[Document text]:
▼

Research Area:  Machine Learning
We propose a Dynamic Graph-Based Spatial-Temporal Attention (DG-STA) method for hand gesture recognition. The key idea is to first construct a fully-connected graph from a hand skeleton, where the node features and edges are then automatically learned via a self-attention mechanism that performs in both spatial and temporal domains. We further propose to leverage the spatial-temporal cues of joint positions to guarantee robust recognition in challenging conditions. In addition, a novel spatial-temporal mask is applied to significantly cut down the computational cost by 99%. We carry out extensive experiments on benchmarks (DHG-14/28 and SHREC-17) and prove the superior performance of our method compared with the state-of-the-art methods.
Keywords:  
Dynamic Graphs
Hand Gesture Recognition
Spatial-Temporal Attention
Machine learning
Author(s) Name:   Yuxiao Chen, Long Zhao, Xi Peng, Jianbo Yuan, Dimitris N. Metaxas
Journal name:  Computer Vision and Pattern Recognition
Conferrence name:  
Publisher name:  arXiv:1907.08871
DOI:  10.48550/arXiv.1907.08871
Volume Information:  
Paper Link:   https://arxiv.org/abs/1907.08871

▲

[Activity]:
Answer yes or no to whether each statement agrees with the DG-STA abstract, and quote the words from it that decide. (a) The spatial-temporal mask cuts the computational cost by 99%. (b) The graph built from the hand skeleton is sparsely connected. (c) The experiments were run on the DHG-14/28 and SHREC-17 benchmarks. The entries that come next are material separate from the DG-STA abstract.

[Extracted records]:
▼

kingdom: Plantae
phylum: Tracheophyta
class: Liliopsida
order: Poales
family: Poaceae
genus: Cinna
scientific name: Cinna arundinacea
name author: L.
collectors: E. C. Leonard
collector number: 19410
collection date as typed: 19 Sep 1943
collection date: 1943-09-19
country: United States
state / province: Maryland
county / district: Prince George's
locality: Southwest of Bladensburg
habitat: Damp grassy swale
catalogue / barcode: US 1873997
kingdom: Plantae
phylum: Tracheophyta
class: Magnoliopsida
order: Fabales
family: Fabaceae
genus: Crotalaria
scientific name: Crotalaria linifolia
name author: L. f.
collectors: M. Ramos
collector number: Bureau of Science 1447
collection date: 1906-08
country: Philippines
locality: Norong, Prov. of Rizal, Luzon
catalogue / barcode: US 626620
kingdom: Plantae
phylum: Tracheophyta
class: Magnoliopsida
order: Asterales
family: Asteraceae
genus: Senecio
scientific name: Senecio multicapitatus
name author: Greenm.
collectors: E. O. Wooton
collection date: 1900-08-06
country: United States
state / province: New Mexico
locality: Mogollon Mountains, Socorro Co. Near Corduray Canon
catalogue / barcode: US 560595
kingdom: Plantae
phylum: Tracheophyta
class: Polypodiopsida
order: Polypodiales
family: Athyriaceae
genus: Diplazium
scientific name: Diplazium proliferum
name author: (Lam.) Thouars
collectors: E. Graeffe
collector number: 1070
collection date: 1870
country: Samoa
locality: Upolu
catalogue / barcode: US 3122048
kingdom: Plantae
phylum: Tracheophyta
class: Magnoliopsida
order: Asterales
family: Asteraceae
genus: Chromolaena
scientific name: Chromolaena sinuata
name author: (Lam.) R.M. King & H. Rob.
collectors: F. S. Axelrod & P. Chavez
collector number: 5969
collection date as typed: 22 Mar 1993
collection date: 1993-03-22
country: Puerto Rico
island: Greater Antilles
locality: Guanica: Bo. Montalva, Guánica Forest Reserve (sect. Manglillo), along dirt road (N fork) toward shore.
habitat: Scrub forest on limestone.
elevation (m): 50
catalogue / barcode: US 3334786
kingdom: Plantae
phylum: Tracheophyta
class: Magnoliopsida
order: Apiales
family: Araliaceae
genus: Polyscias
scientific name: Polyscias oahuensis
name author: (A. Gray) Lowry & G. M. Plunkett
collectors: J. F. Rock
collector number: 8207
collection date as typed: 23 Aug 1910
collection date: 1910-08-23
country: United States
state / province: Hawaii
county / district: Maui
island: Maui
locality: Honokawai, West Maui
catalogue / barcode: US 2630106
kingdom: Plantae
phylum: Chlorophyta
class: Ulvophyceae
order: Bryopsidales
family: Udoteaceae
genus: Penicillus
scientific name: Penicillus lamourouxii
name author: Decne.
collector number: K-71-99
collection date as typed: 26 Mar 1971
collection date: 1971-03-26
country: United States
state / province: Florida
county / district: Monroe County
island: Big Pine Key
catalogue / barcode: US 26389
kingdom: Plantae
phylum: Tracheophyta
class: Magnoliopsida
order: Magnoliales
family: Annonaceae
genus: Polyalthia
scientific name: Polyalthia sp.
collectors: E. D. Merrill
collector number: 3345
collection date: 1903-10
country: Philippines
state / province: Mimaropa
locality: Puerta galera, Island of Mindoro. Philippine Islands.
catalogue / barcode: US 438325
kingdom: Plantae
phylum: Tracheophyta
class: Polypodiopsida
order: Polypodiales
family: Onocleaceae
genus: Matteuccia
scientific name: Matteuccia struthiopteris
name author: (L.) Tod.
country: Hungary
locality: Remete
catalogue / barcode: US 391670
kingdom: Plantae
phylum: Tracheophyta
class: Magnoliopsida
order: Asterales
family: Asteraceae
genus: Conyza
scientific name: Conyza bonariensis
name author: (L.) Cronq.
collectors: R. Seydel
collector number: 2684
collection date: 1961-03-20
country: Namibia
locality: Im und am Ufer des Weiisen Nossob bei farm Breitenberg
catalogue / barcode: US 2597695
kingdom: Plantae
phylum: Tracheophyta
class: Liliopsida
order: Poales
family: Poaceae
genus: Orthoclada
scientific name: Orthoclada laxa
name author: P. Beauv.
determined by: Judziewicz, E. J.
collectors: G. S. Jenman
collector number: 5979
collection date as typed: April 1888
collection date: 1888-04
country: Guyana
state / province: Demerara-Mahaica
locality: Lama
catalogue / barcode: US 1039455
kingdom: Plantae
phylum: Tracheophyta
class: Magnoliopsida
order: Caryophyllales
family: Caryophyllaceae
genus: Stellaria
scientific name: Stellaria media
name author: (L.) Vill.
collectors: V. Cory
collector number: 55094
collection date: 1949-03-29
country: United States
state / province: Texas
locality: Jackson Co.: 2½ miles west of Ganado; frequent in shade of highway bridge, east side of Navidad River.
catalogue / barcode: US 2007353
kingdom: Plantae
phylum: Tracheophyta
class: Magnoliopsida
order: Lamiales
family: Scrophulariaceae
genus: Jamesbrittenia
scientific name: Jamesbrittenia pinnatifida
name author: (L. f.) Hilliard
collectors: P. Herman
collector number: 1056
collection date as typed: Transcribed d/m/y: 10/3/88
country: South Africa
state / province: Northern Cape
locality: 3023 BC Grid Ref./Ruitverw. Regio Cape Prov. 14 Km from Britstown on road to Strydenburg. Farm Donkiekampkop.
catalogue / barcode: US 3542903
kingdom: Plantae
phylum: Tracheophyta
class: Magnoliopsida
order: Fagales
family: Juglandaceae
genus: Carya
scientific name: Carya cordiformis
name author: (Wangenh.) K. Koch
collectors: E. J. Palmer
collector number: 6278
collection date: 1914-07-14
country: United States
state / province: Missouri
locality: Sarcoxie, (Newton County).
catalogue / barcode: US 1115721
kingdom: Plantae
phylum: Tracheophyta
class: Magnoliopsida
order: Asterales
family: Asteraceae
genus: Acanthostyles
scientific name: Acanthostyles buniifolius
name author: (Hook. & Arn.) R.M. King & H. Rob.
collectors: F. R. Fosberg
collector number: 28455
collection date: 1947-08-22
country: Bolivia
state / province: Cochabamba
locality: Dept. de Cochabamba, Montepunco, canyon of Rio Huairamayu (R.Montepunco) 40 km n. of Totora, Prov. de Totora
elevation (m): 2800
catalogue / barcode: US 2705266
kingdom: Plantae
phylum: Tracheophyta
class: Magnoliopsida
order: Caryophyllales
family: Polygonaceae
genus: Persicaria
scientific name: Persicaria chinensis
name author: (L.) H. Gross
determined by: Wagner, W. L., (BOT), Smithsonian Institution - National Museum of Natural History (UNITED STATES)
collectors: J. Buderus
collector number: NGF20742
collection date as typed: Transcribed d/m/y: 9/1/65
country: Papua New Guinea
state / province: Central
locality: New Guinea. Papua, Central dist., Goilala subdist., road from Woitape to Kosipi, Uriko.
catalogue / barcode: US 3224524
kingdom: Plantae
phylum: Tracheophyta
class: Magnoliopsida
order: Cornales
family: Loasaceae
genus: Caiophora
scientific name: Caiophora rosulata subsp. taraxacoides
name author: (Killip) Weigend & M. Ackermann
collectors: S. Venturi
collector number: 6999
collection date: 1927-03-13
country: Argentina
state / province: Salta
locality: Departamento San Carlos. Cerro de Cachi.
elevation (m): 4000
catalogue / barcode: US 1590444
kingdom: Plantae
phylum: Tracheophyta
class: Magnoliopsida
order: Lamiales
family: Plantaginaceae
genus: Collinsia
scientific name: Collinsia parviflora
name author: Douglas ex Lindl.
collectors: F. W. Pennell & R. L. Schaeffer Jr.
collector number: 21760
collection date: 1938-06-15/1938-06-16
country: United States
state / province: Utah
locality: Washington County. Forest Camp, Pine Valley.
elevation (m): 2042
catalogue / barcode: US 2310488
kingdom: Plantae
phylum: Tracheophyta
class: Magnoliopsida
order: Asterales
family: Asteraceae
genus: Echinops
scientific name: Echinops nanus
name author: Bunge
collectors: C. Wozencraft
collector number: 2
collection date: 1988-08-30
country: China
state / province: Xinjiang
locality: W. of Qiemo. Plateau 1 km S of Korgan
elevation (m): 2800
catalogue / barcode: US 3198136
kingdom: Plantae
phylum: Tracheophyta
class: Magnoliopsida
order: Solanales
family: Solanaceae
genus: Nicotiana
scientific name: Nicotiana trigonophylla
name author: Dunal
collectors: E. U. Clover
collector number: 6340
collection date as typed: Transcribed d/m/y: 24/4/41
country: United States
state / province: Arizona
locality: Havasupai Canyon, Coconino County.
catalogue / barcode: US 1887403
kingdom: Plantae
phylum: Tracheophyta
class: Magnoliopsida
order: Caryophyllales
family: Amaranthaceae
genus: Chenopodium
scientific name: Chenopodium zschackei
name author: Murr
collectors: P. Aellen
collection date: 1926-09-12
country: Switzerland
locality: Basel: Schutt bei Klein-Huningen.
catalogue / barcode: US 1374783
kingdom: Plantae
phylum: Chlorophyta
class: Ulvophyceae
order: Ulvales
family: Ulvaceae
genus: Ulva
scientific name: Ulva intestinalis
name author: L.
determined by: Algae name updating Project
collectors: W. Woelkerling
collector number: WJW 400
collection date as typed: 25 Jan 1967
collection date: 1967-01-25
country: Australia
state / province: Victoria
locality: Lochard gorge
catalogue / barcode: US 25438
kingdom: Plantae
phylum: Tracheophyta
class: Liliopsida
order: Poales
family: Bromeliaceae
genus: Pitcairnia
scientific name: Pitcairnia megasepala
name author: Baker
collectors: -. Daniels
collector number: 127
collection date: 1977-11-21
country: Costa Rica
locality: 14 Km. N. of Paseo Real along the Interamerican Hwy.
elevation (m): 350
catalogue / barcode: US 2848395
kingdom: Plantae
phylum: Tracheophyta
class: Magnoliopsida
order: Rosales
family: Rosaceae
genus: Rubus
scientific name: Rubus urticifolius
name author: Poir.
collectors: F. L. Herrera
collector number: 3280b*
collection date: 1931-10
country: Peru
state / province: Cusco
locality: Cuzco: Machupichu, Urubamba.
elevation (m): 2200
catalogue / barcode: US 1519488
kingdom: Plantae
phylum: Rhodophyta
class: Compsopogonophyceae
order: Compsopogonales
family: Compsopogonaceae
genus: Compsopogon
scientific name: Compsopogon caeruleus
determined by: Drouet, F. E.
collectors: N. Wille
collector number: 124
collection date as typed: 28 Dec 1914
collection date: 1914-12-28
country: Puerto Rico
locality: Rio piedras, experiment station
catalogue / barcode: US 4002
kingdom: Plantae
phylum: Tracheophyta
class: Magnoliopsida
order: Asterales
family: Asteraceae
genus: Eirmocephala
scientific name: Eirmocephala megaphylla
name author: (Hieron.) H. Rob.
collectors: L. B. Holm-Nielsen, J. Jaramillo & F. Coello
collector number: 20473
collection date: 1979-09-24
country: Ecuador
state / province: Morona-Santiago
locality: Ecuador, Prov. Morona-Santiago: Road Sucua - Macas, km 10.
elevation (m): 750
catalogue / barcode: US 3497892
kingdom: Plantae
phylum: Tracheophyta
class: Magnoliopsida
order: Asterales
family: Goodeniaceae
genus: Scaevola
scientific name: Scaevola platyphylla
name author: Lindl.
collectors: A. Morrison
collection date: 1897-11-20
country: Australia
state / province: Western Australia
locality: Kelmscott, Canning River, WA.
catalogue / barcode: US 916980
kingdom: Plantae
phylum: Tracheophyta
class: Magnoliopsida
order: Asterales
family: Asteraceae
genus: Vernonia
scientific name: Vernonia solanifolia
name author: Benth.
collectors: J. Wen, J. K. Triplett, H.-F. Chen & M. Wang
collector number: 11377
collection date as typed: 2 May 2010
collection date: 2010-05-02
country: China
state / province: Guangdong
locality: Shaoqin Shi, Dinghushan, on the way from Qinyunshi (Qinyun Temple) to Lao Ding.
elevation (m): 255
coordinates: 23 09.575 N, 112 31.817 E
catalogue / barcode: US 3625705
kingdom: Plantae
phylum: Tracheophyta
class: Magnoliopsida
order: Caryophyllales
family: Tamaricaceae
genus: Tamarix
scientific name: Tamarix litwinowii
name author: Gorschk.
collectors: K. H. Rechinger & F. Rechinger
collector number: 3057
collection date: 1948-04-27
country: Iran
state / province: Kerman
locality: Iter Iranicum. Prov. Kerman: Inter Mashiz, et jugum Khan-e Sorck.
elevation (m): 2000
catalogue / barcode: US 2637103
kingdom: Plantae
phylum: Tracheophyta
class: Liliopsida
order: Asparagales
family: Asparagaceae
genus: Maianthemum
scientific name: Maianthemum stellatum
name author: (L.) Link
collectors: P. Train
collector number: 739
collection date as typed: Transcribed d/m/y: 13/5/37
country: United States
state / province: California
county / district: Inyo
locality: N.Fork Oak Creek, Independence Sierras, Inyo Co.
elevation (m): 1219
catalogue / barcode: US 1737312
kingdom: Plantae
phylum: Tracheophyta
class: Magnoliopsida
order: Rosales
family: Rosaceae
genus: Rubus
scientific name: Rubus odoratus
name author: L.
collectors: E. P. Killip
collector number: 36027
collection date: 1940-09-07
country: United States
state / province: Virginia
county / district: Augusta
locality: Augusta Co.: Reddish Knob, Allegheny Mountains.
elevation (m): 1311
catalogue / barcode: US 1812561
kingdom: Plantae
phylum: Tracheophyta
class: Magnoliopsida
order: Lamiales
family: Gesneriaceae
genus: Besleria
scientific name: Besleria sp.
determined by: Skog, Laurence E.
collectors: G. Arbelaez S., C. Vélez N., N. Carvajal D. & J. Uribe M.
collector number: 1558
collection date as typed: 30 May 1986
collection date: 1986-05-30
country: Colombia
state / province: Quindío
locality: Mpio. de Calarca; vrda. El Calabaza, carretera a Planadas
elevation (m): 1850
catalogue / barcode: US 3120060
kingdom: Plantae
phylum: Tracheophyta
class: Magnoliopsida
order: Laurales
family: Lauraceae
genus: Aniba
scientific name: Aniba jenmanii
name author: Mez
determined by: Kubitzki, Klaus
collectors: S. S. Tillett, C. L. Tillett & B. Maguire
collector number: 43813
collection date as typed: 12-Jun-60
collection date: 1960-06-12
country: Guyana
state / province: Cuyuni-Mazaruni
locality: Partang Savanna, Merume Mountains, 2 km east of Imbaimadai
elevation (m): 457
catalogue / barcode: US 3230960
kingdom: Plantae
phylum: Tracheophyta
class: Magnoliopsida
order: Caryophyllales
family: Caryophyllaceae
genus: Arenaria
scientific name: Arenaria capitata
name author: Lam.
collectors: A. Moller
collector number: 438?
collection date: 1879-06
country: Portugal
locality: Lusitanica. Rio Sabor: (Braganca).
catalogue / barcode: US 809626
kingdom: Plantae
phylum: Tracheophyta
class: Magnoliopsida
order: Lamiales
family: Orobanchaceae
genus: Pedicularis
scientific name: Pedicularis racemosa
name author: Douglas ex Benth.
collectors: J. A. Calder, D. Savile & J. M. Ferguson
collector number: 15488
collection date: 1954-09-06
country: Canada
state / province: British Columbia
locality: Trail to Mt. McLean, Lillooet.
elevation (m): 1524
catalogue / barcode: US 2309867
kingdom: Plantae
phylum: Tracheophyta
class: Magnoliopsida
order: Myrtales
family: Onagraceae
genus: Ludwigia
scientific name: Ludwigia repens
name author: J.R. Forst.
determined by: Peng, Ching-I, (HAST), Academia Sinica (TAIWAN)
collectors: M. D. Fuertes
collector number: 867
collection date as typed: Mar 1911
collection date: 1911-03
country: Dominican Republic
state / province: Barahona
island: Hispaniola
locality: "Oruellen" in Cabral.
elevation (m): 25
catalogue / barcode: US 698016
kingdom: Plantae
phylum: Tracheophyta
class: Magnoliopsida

▲

[Answer for the task]:
(a) Yes: "a novel spatial-temporal mask is applied to significantly cut down the computational cost by 99%"
(b) No: "construct a fully-connected graph from a hand skeleton"
(c) Yes: "We carry out extensive experiments on benchmarks (DHG-14/28 and SHREC-17)"